Батраки и пастухи жили вместе со своими семьями в индиаде — небольшой деревне, состоящей из хижин недалеко от хозяйского дома, или на хуторах-ранчериях, рассеянных по всему поместью.
Кроме этих наемных работников, слуг и их детей, ранчеро содержал и кормил целый батальон приживальщиков — бедных родственников, друзей и проезжих иностранцев. Гостеприимство было для хозяина «священным долгом»(11), и прием, который он оказывал уставшим переселенцам, проходившим по его владениям, всегда был очень теплым. Ранчеро пользовался большим авторитетом. Почтительность, с которой к нему относились как члены семьи, так и слуги, напоминала отношение вассалов и крестьян к своему сеньору-сюзерену в феодальном обществе.
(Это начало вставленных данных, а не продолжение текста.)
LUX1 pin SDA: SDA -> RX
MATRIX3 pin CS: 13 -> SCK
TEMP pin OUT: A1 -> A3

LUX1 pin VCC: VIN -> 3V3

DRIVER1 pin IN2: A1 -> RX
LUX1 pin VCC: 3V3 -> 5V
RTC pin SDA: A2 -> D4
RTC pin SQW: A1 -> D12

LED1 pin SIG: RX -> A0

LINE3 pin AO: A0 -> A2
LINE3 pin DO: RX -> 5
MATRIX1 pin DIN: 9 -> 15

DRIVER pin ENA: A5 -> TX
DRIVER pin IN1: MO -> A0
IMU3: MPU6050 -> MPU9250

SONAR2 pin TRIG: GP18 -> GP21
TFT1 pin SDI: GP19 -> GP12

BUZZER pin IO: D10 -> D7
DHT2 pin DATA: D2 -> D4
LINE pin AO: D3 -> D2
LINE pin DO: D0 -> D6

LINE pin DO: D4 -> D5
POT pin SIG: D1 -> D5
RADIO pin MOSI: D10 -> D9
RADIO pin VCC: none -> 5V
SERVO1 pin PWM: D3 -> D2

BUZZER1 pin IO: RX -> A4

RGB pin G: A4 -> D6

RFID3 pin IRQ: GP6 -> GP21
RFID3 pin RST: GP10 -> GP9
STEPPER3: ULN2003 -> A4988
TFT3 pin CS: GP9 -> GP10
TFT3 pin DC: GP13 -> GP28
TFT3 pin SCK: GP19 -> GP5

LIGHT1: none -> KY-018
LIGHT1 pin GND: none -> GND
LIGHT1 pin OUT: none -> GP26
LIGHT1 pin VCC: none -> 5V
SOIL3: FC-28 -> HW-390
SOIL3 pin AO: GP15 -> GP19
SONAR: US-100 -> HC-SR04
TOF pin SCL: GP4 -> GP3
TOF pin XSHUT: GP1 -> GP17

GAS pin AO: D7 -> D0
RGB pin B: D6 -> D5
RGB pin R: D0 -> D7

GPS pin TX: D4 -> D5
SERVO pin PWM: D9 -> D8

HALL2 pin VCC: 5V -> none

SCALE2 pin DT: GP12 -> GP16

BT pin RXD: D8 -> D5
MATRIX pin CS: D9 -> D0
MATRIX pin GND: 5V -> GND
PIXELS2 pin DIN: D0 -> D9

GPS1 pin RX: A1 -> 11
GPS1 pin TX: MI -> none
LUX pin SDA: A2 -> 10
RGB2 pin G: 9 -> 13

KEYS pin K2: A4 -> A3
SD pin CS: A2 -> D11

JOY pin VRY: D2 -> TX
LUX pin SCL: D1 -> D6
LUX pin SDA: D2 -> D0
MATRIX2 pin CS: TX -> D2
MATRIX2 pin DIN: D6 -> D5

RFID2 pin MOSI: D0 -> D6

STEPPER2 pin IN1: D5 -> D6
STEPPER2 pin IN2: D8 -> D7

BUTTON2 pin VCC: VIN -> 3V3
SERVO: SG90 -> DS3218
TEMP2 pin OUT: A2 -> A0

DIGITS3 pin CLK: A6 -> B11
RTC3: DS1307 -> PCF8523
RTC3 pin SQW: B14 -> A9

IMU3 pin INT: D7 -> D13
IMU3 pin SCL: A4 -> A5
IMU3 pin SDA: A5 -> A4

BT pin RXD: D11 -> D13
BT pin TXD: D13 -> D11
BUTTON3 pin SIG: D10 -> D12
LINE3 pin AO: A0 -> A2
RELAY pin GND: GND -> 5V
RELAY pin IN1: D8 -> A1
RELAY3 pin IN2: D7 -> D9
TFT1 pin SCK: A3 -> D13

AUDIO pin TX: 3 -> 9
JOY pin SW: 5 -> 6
У всех землевладельцев были большие семьи. Как говорил Роберт Гласе Клиленд, ранчеро «порождал стольких же сыновей и дочерей, как еврейский праотец библейских времен»(12). В семье Вальехо было 16 детей; дон Кристобаль Домингес умер, оставив 14 детей и 100 прочих потомков; столь же плодовито было и генеалогическое древо капитана Норьеги; большая часть населения Лос-Анджелеса состояла из детей, внуков и правнуков дона Антонио Мариа Луго.
Просыпались калифорнийцы рано. Ранчеро обычно выпивал чашку кофе или шоколада в постели, после чего сразу же приказывал седлать для себя лошадь. Потом он разъезжал по поместью в сопровождении какого-нибудь вакеро до первого завтрака между 8 и 9 часами.
Забавно, что под термином «первый завтрак» хроникеры тех лет представляли нечто другое, чем мы. Послушаем Уильяма Хита Дейвиса: «Этот небольшой завтрак представлял собою солидную трапезу, состоявшую из карне асада (мясо, жаренное на вертеле), бифштексов с большим количеством соуса, с соком и луком, яиц, фасоли, тортильяс, нескольких кусков хлеба и кофе — его часто приготовляли из гороха»(13).
Затем ранчеро вновь отправлялся осматривать свои владения или навещать соседей. Но уже верхом на другой лошади, «не потому, что первая устала: это был вопрос его фантазии, или гордости». Между полуднем и часом дня он возвращался, чтобы позавтракать, — «эта трапеза была подобна первому завтраку», после чего проводил послеполуденное время снова в седле. Он возвращался только к заходу солнца, чтобы поужинать, причем ужин «обычно был повторением двух первых трапез»(14).